(What to work on): Look through the entries for the string "that" and copy every line where it shows up.

(Records for the task):
▼
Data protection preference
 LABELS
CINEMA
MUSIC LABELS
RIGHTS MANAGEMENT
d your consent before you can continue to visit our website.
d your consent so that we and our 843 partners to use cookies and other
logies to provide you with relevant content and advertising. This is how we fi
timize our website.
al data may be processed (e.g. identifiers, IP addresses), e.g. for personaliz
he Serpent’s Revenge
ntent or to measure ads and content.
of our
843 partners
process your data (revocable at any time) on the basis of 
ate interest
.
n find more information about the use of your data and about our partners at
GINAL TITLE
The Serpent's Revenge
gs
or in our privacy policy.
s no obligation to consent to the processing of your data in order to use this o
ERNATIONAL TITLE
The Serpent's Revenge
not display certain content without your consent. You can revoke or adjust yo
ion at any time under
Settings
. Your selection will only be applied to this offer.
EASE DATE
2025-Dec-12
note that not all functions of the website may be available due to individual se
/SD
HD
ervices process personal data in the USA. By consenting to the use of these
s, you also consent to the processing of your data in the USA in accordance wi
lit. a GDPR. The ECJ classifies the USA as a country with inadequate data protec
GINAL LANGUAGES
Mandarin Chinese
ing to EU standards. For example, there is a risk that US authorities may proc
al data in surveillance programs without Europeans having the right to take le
▲
(Expected answer):
d your consent so that we and our 843 partners to use cookies and other
note that not all functions of the website may be available due to individual se
ing to EU standards. For example, there is a risk that US authorities may proc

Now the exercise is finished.